JSON cuboid outputs:
·····
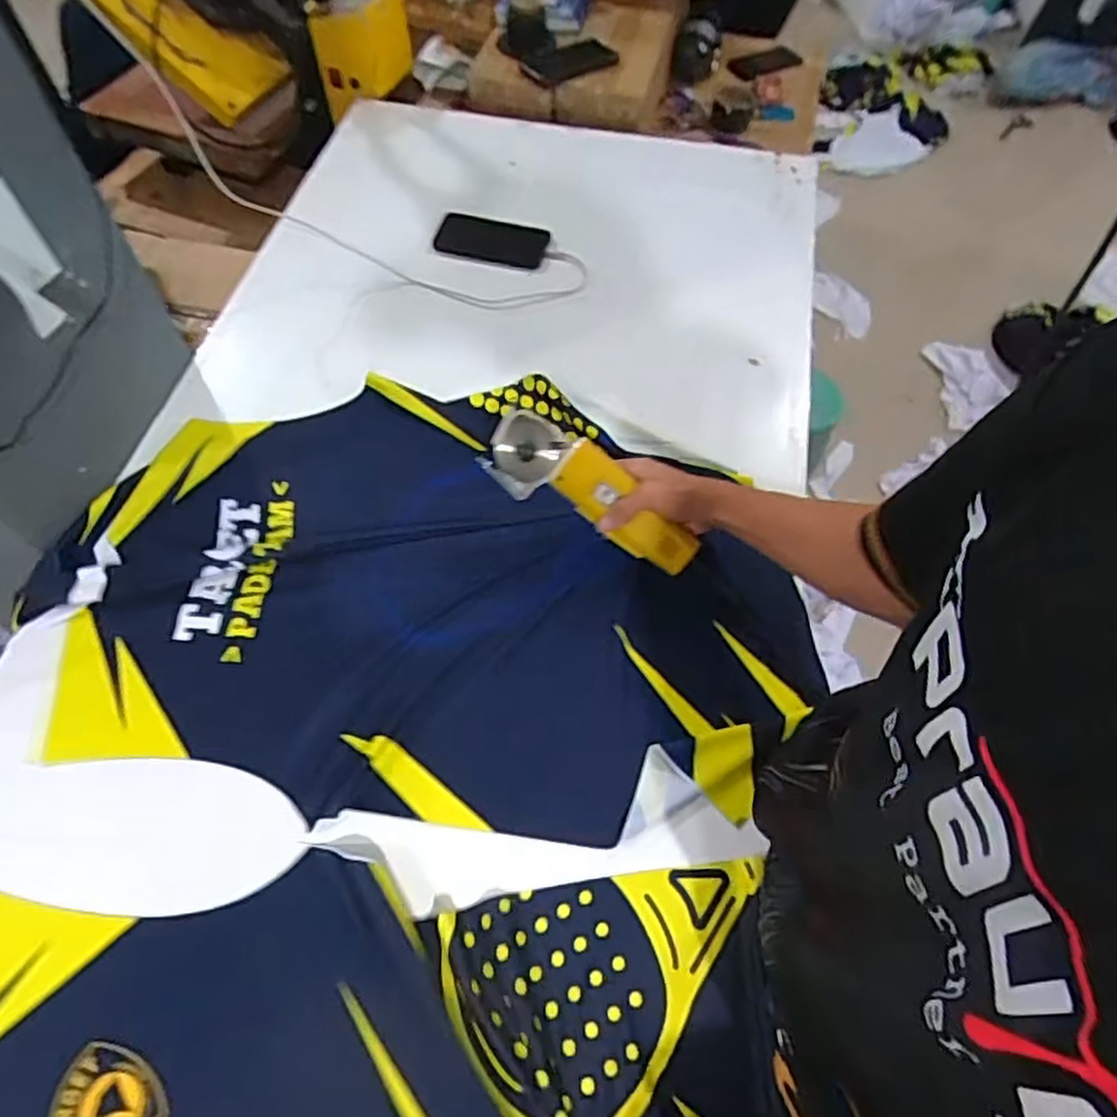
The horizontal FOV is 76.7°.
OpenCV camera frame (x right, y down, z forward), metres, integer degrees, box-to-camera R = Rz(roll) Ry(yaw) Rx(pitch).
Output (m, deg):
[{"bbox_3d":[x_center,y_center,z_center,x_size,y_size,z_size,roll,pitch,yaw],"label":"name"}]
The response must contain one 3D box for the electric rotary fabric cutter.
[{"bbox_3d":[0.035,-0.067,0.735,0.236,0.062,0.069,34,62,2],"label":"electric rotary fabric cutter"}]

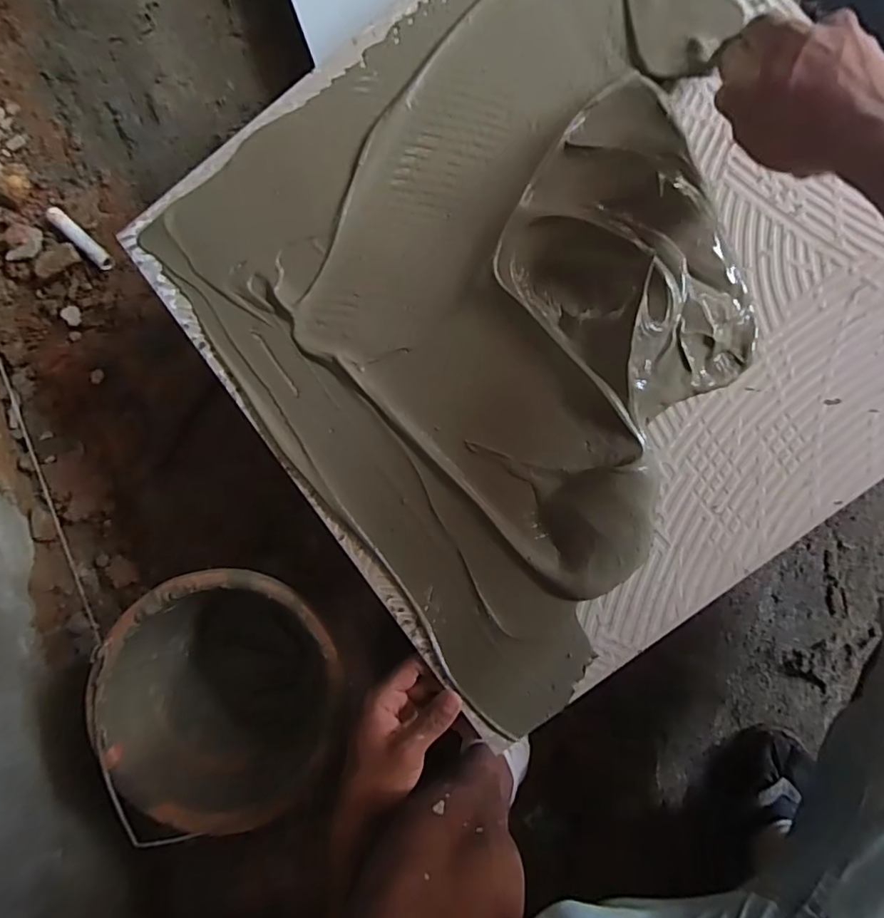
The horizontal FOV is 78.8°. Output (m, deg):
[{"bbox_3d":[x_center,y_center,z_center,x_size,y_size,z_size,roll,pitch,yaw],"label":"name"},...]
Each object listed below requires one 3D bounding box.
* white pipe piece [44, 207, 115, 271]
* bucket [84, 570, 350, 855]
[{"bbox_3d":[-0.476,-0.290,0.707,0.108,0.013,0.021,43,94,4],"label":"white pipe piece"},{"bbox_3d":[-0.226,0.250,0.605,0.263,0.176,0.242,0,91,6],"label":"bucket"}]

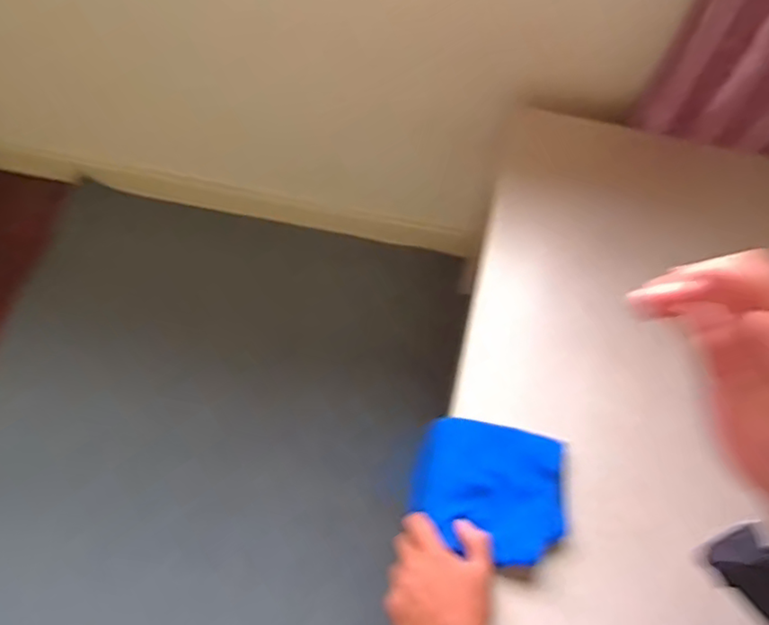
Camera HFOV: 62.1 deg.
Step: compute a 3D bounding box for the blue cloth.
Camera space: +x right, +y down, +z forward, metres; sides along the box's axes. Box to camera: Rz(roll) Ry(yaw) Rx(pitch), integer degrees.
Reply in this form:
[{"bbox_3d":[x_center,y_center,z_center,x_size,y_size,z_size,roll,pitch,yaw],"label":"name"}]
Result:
·····
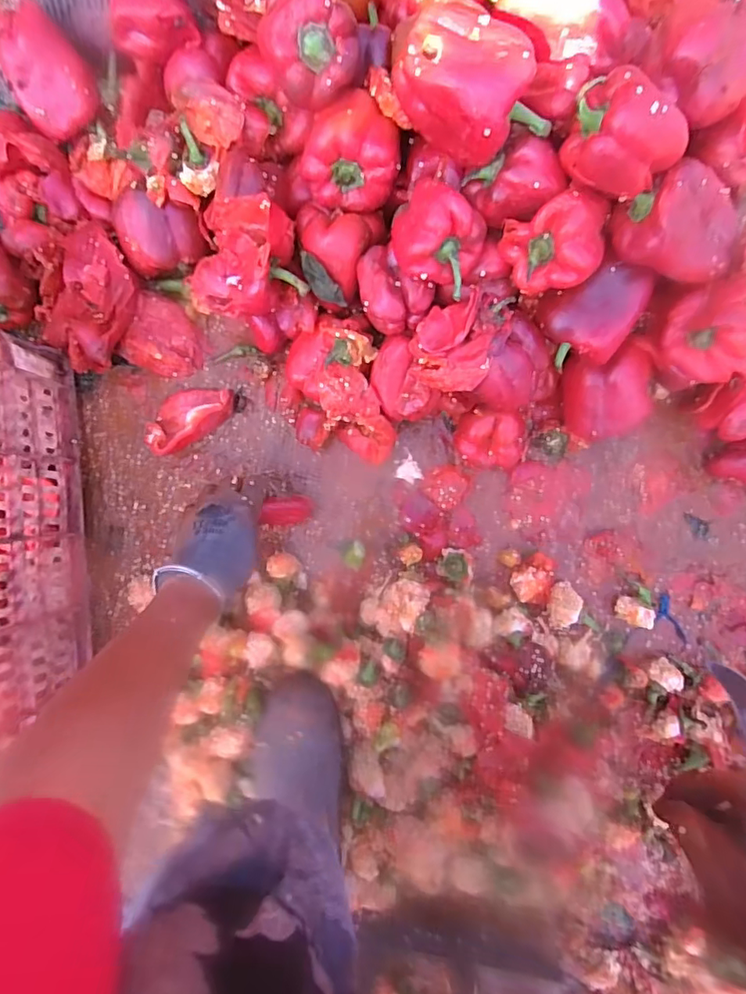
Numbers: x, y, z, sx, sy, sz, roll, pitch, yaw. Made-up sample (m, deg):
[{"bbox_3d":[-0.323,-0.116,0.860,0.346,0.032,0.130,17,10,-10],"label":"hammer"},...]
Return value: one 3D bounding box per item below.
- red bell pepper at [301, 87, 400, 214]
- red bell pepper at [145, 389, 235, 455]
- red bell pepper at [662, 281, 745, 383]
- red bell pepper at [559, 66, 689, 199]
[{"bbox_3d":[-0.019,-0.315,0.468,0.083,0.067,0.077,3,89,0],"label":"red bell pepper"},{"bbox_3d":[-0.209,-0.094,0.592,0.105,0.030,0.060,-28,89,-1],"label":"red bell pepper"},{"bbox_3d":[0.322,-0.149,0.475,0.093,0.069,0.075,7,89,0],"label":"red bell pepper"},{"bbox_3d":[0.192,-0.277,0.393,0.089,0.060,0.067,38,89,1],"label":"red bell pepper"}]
·····
• _Work to complete_
A word-for-word reproduction is needed of the lines above from the line containing "The horizontal FOV is 76.7°." through the line containing "Reply in this", with both ends kept and no pictures.

• _Solved exercise_
The horizontal FOV is 76.7°.
OpenCV camera frame (x right, y down, z forward), metres, integer degrees, box-to-camera R = Rz(roll) Ry(yaw) Rx(pitch).
Output (m, deg):
[{"bbox_3d":[x_center,y_center,z_center,x_size,y_size,z_size,roll,pitch,yaw],"label":"name"}]
The response must contain one 3D box for the electric rotary fabric cutter.
[{"bbox_3d":[0.035,-0.067,0.735,0.236,0.062,0.069,34,62,2],"label":"electric rotary fabric cutter"}]

The horizontal FOV is 78.8°. Output (m, deg):
[{"bbox_3d":[x_center,y_center,z_center,x_size,y_size,z_size,roll,pitch,yaw],"label":"name"},...]
Each object listed below requires one 3D bounding box.
* white pipe piece [44, 207, 115, 271]
* bucket [84, 570, 350, 855]
[{"bbox_3d":[-0.476,-0.290,0.707,0.108,0.013,0.021,43,94,4],"label":"white pipe piece"},{"bbox_3d":[-0.226,0.250,0.605,0.263,0.176,0.242,0,91,6],"label":"bucket"}]

Camera HFOV: 62.1 deg.
Step: compute a 3D bounding box for the blue cloth.
Camera space: +x right, +y down, +z forward, metres; sides along the box's axes. Box to camera: Rz(roll) Ry(yaw) Rx(pitch), integer degrees.
Reply in this form:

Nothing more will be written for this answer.